## Data listing
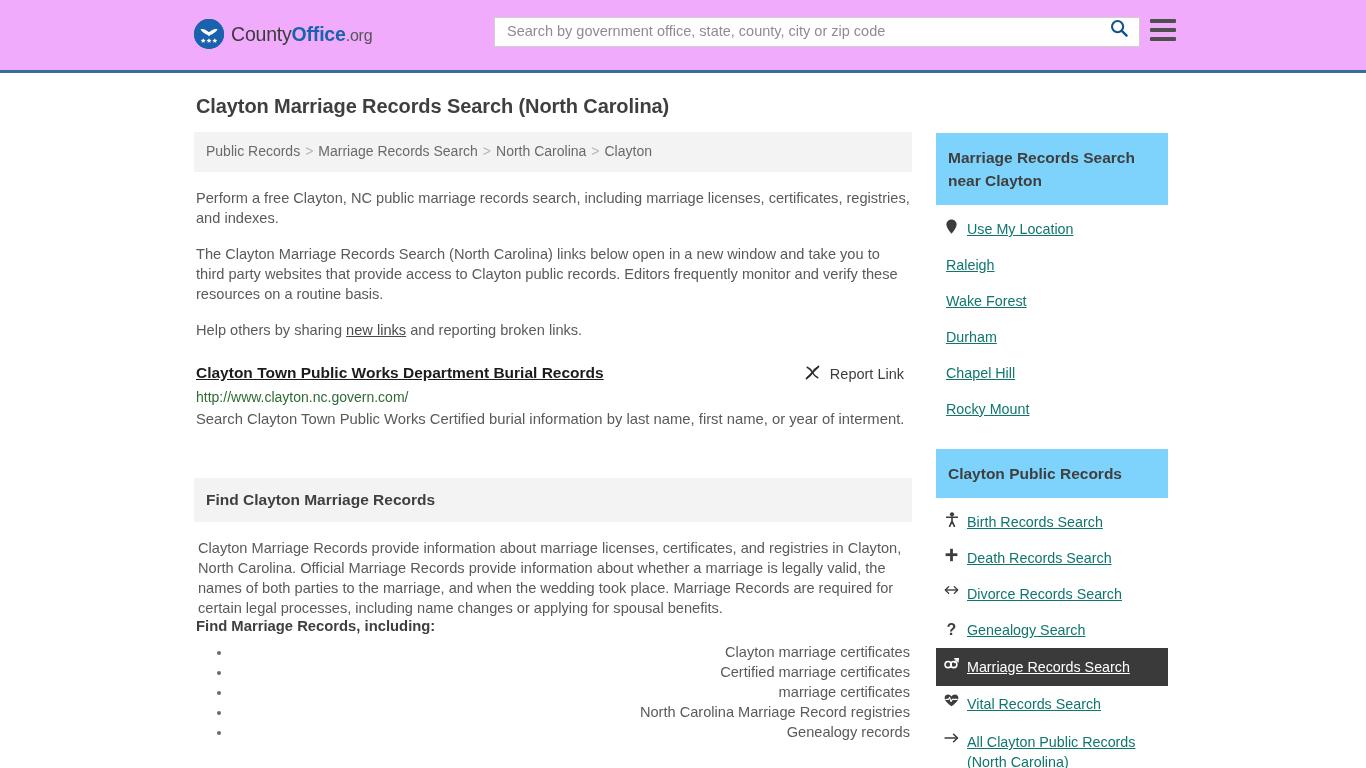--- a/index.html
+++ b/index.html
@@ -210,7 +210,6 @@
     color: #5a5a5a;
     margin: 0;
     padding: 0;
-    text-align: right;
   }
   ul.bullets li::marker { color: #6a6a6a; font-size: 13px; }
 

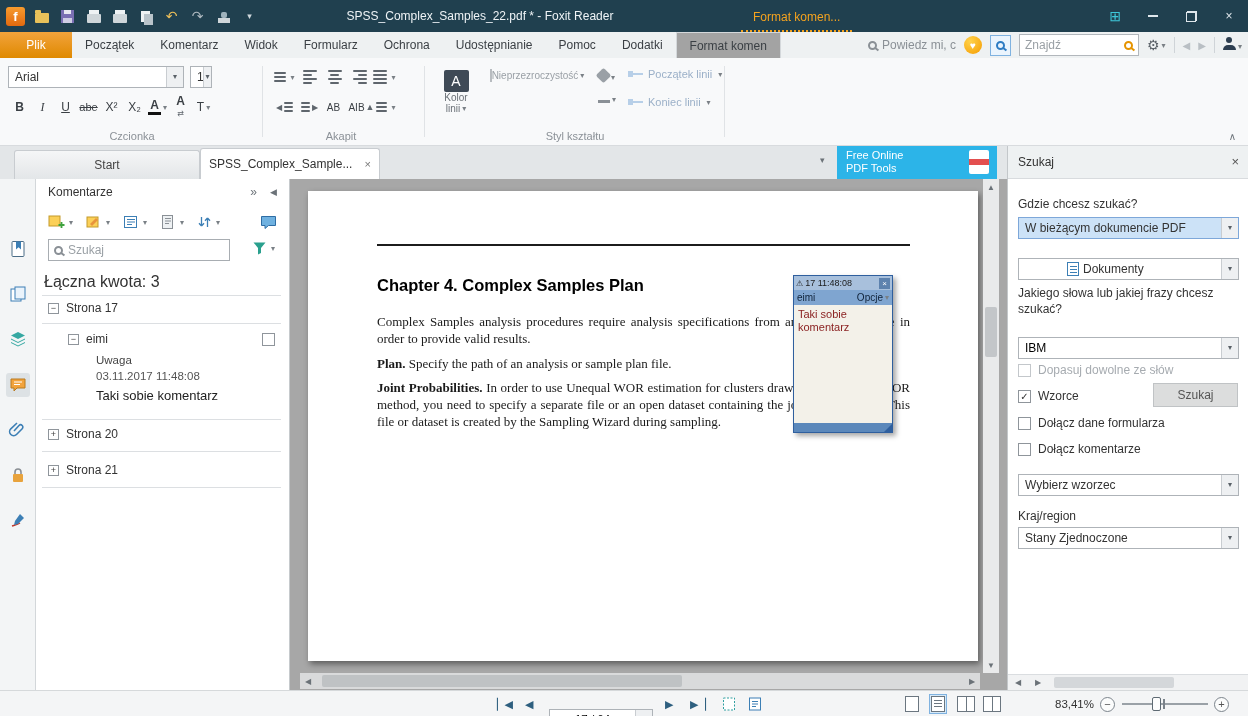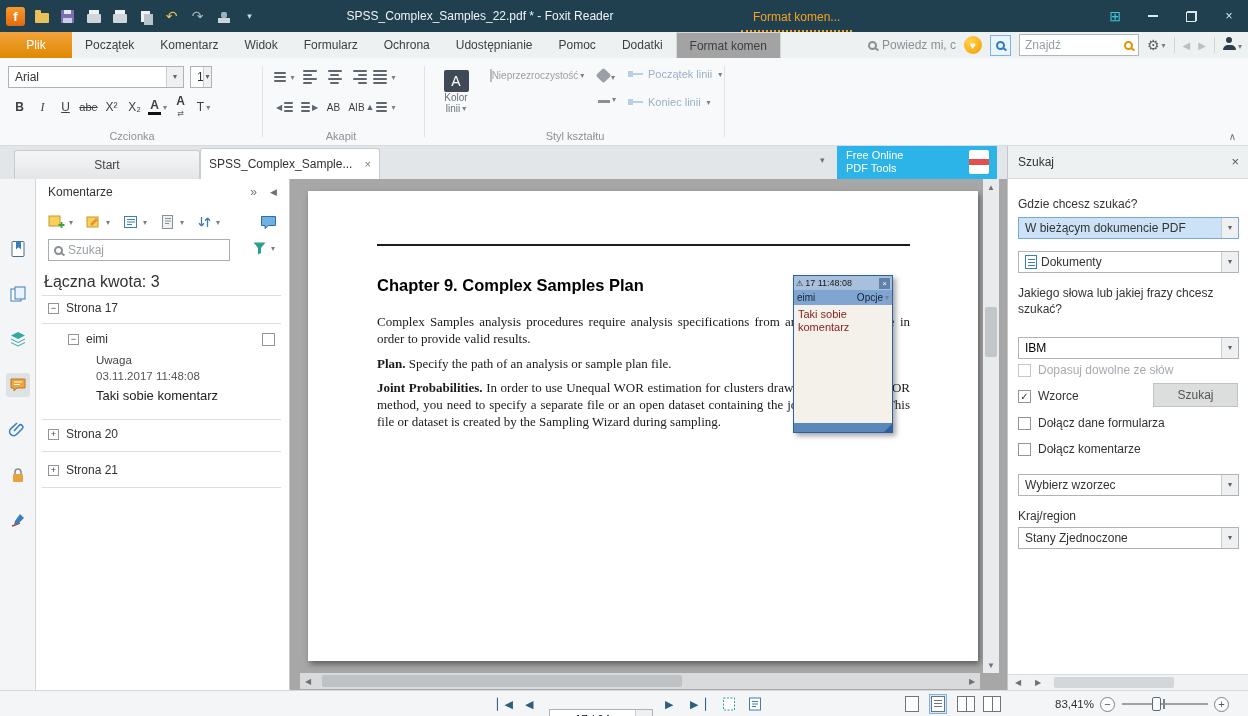--- a/index.html
+++ b/index.html
@@ -591,7 +591,7 @@
         <span class="val">W bieżącym dokumencie PDF</span>
         <span class="db">▾</span>
       </span>
-      <span class="combo spcombo sp-el" style="top:72px;">
+      <span class="combo spcombo sp-el" style="top:79px;padding-left:42px;">
         <span class="val">
             <span class="doc-ic"></span>
             <span>Dokumenty</span>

## Activity
Could you please find every line of the listing above holding the string "padding" and copy it?

## Solution for this task
     padding: 0;
+      <span class="combo spcombo sp-el" style="top:79px;padding-left:42px;">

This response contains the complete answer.